EXERCISE GOAL: Your copy should match the records exactly, apart from the pictures, which stay out.

***** INFORMATION SHOWN *****

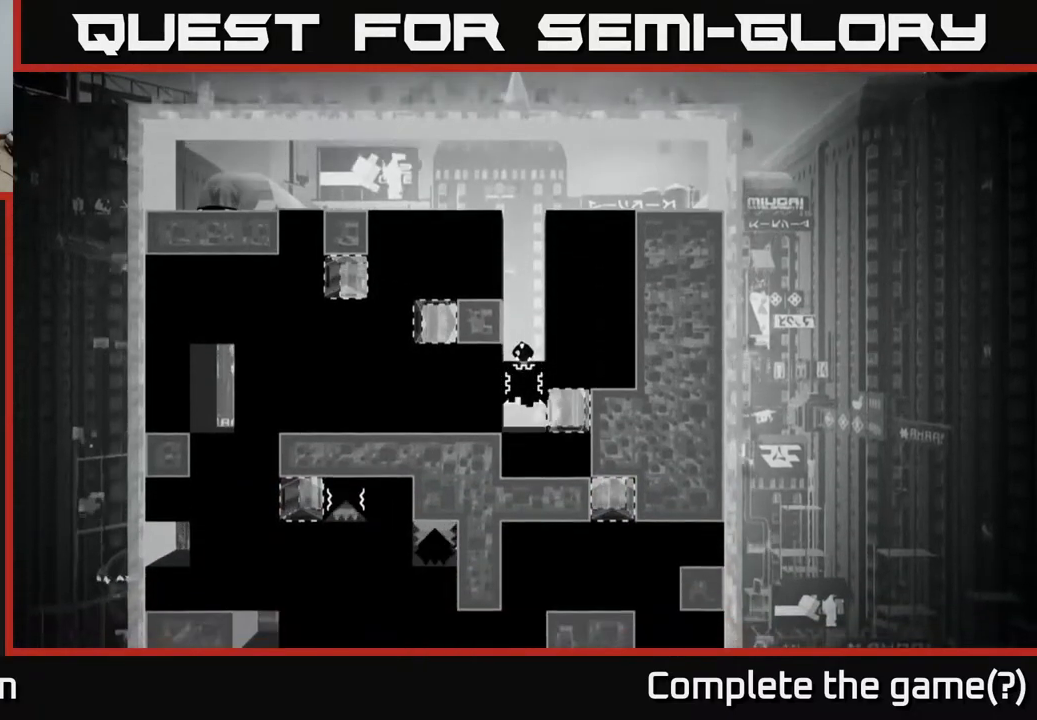
{"buttons": [], "left_stick": "center", "right_stick": "center", "events": [[50, "left_stick", "center"], [100, "X", "up"], [200, "left_stick", "right"], [433, "left_stick", "center"]]}
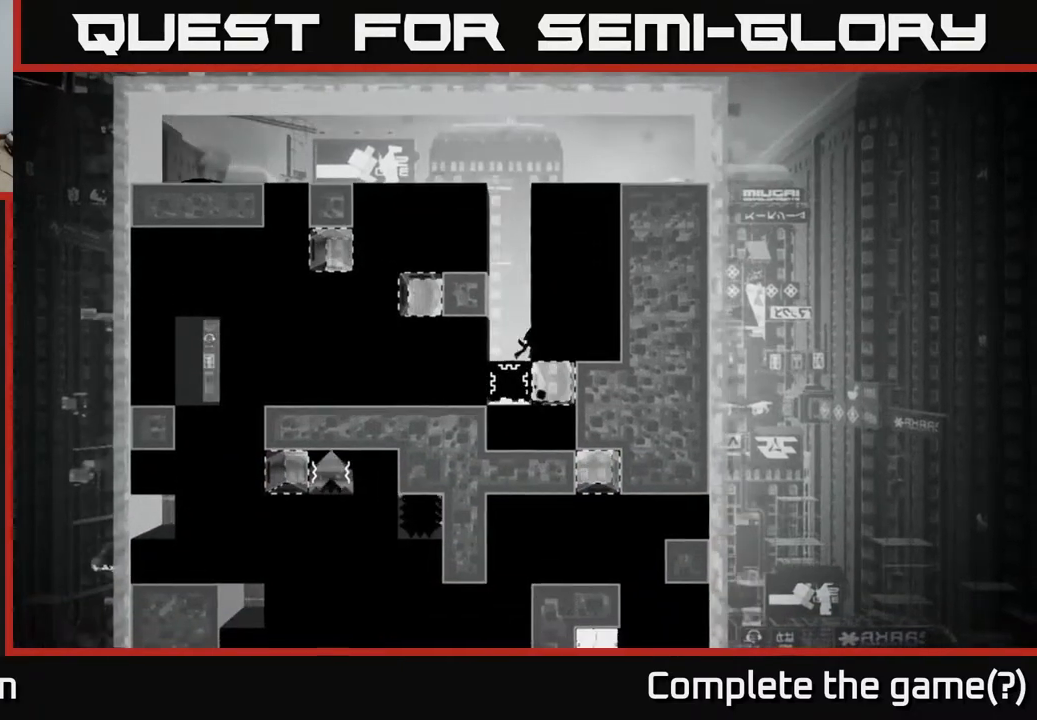
{"buttons": [], "left_stick": "center", "right_stick": "center", "events": []}
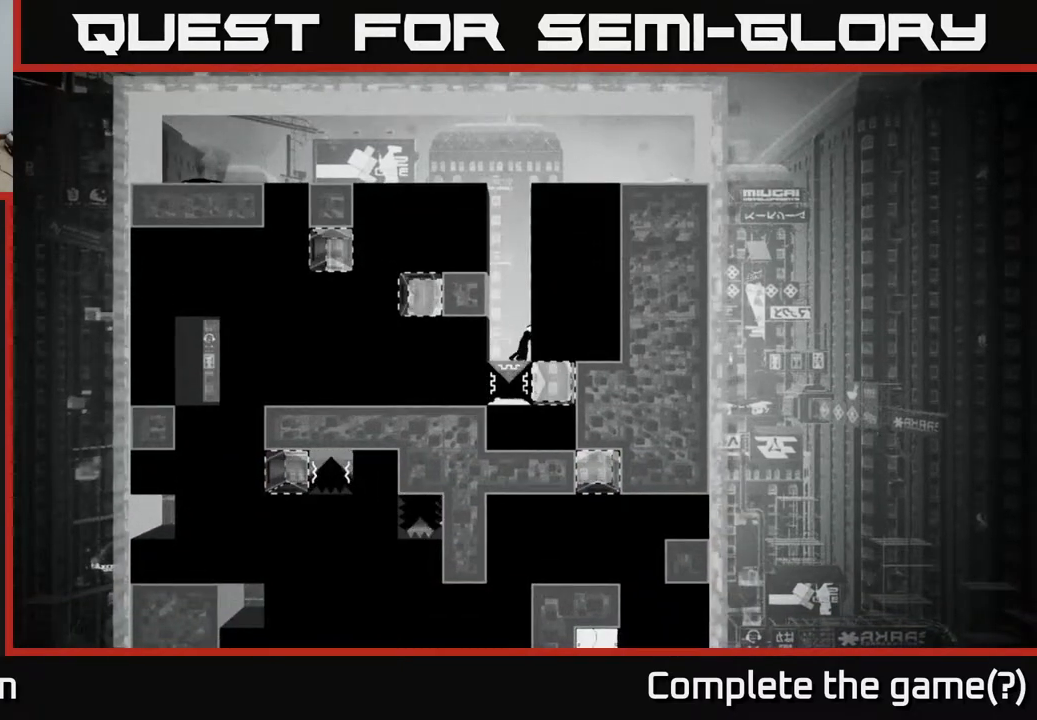
{"buttons": [], "left_stick": "center", "right_stick": "center", "events": []}
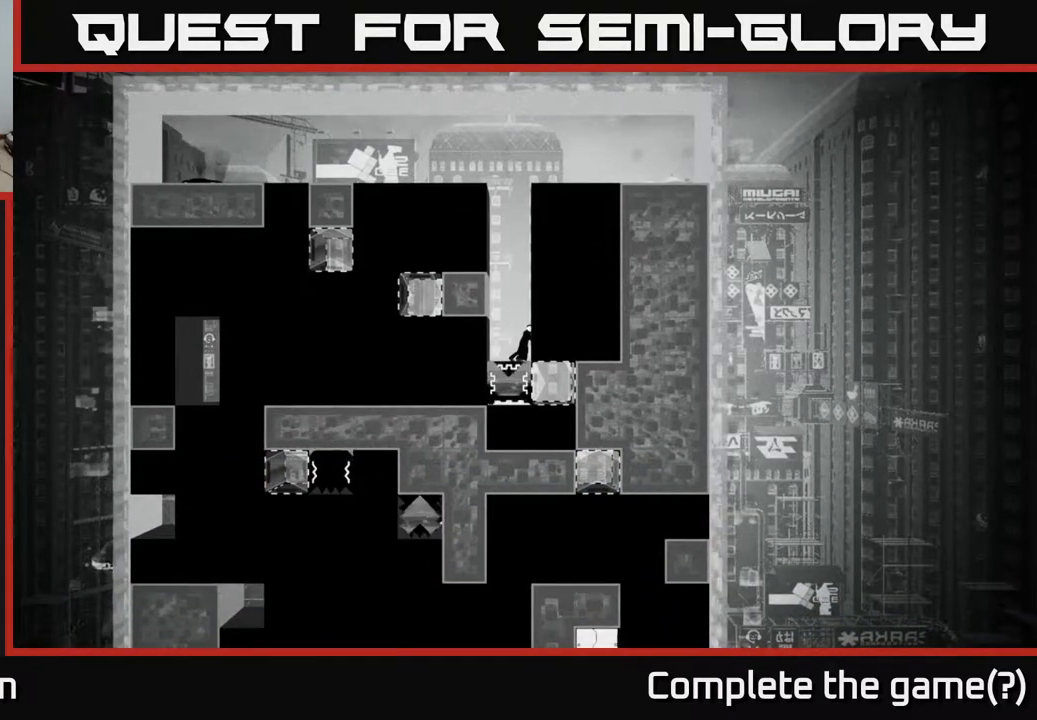
{"buttons": [], "left_stick": "center", "right_stick": "center", "events": []}
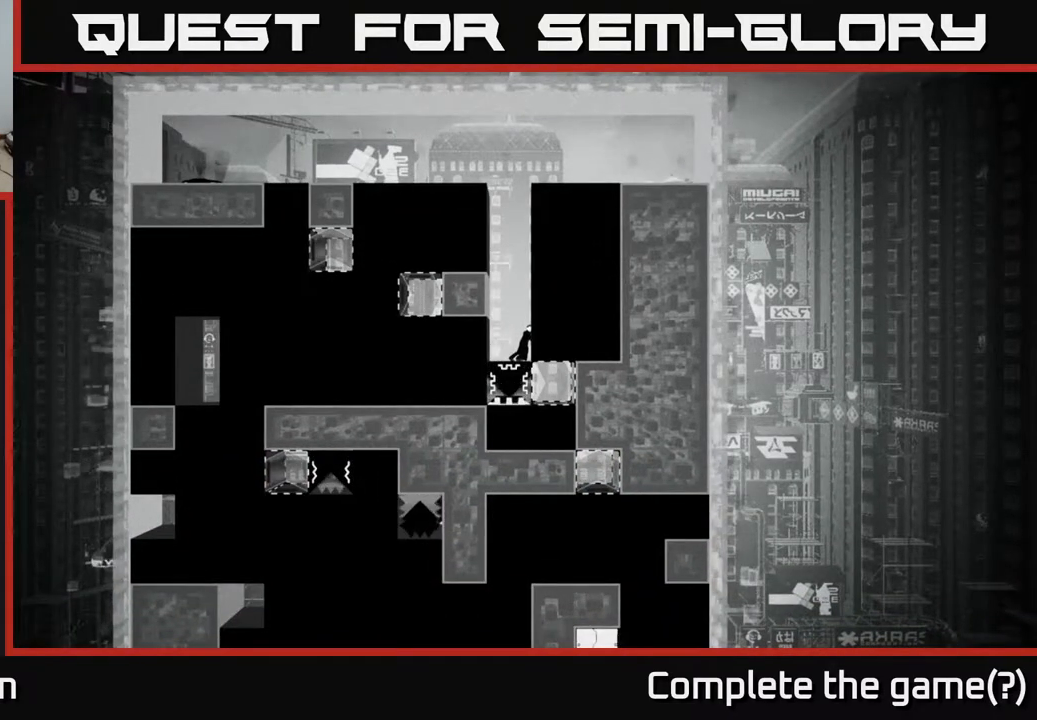
{"buttons": [], "left_stick": "center", "right_stick": "center", "events": [[200, "B", "down"], [417, "B", "up"]]}
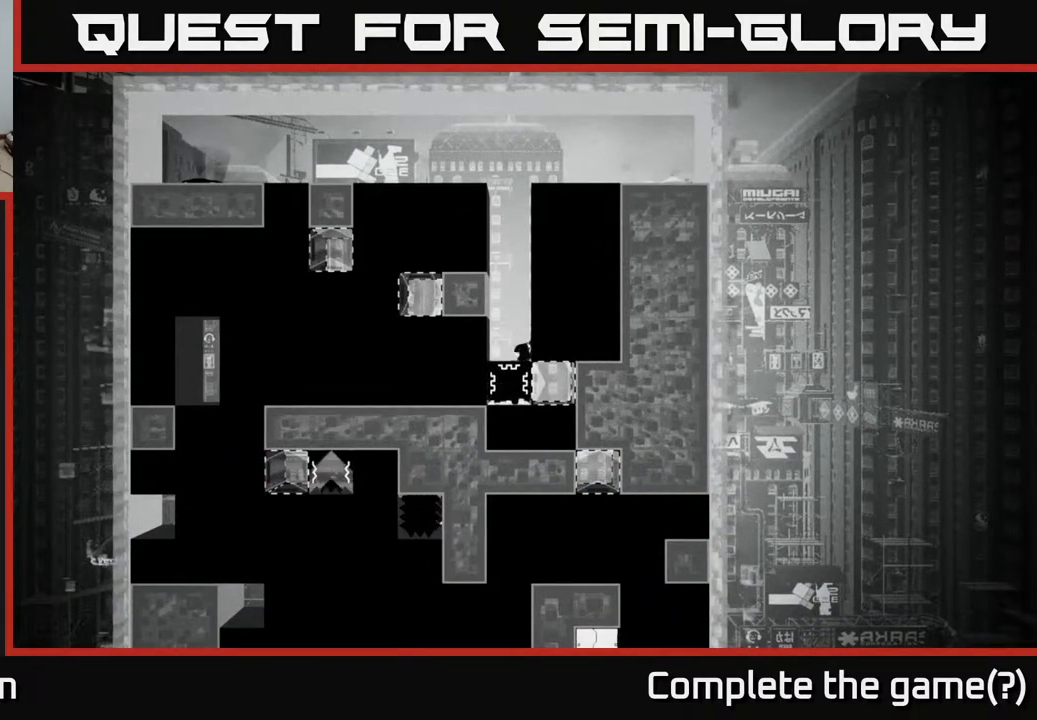
{"buttons": [], "left_stick": "center", "right_stick": "center", "events": []}
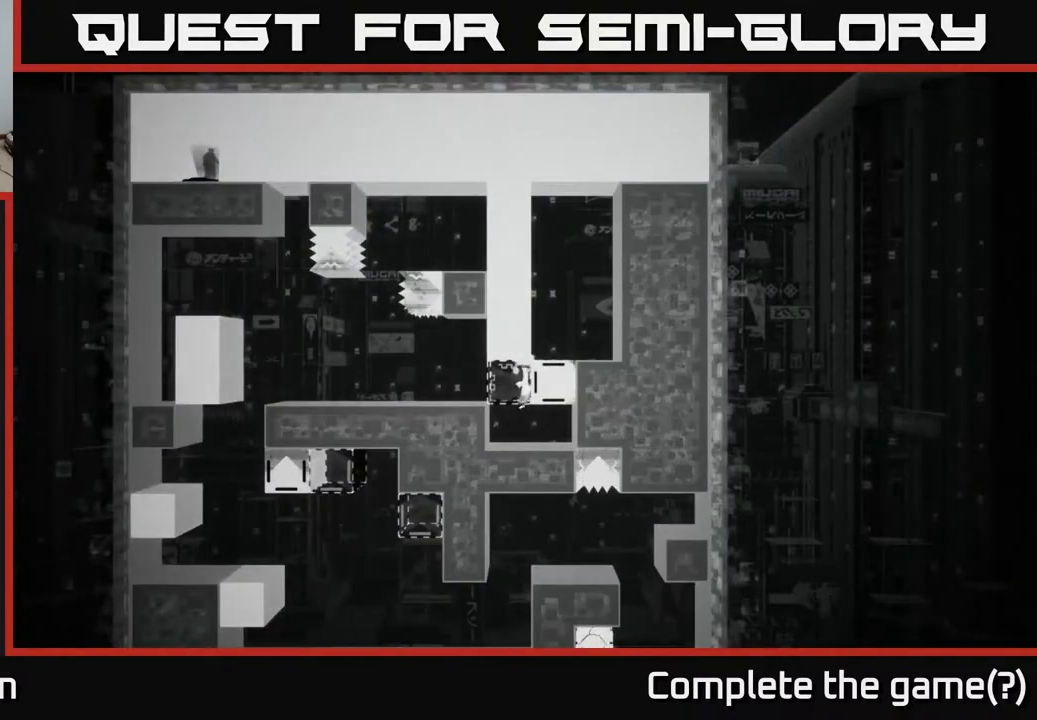
{"buttons": [], "left_stick": "center", "right_stick": "center", "events": []}
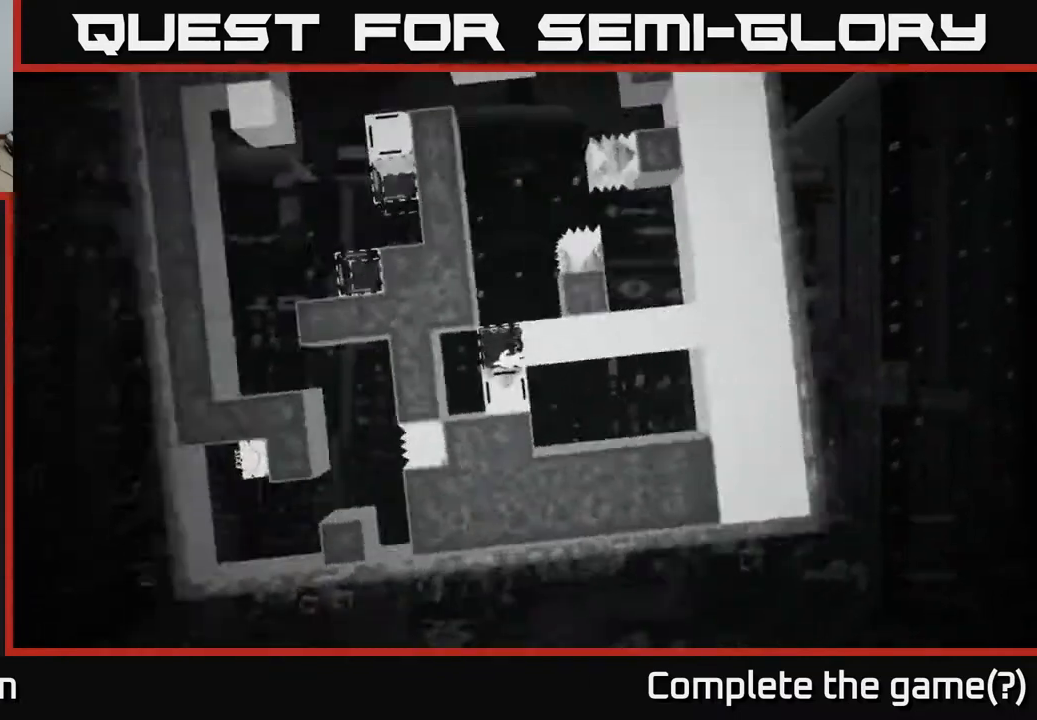
{"buttons": ["A"], "left_stick": "center", "right_stick": "center", "events": [[317, "A", "down"]]}
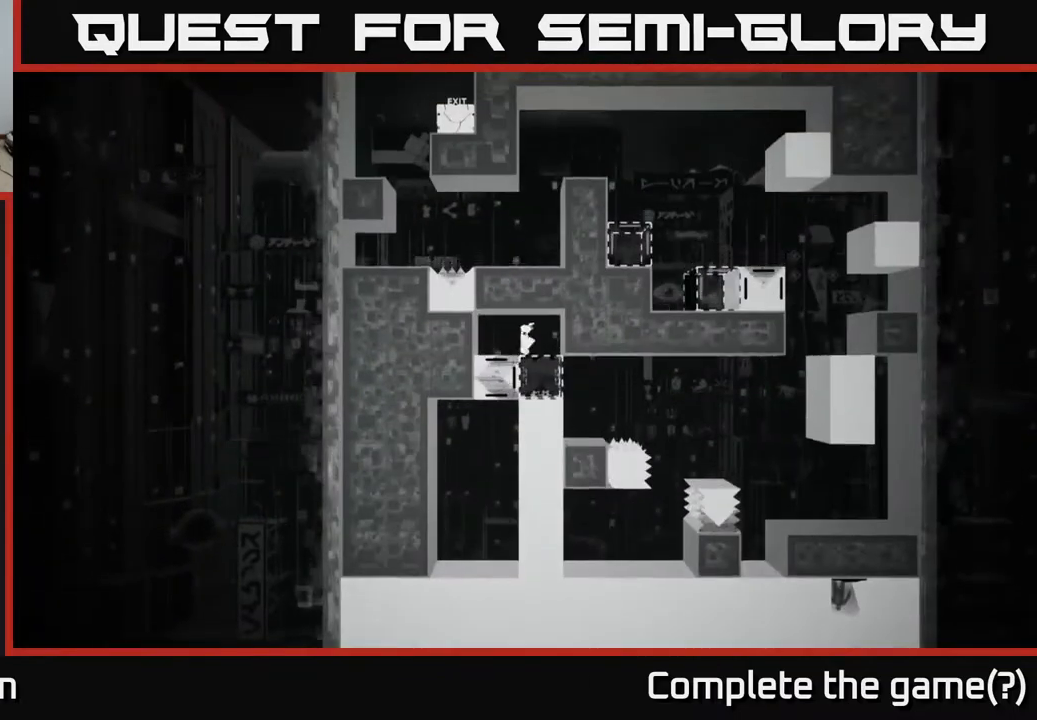
{"buttons": [], "left_stick": "center", "right_stick": "center", "events": [[33, "left_stick", "left"], [50, "A", "up"], [267, "left_stick", "center"], [317, "left_stick", "right"], [367, "B", "down"], [417, "left_stick", "center"], [467, "B", "up"]]}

*****

SOLUTION TO THIS EXERCISE:
{"buttons": [], "left_stick": "center", "right_stick": "center", "events": [[50, "left_stick", "center"], [100, "X", "up"], [200, "left_stick", "right"], [433, "left_stick", "center"]]}
{"buttons": [], "left_stick": "center", "right_stick": "center", "events": []}
{"buttons": [], "left_stick": "center", "right_stick": "center", "events": []}
{"buttons": [], "left_stick": "center", "right_stick": "center", "events": []}
{"buttons": [], "left_stick": "center", "right_stick": "center", "events": [[200, "B", "down"], [417, "B", "up"]]}
{"buttons": [], "left_stick": "center", "right_stick": "center", "events": []}
{"buttons": [], "left_stick": "center", "right_stick": "center", "events": []}
{"buttons": ["A"], "left_stick": "center", "right_stick": "center", "events": [[317, "A", "down"]]}
{"buttons": [], "left_stick": "center", "right_stick": "center", "events": [[33, "left_stick", "left"], [50, "A", "up"], [267, "left_stick", "center"], [317, "left_stick", "right"], [367, "B", "down"], [417, "left_stick", "center"], [467, "B", "up"]]}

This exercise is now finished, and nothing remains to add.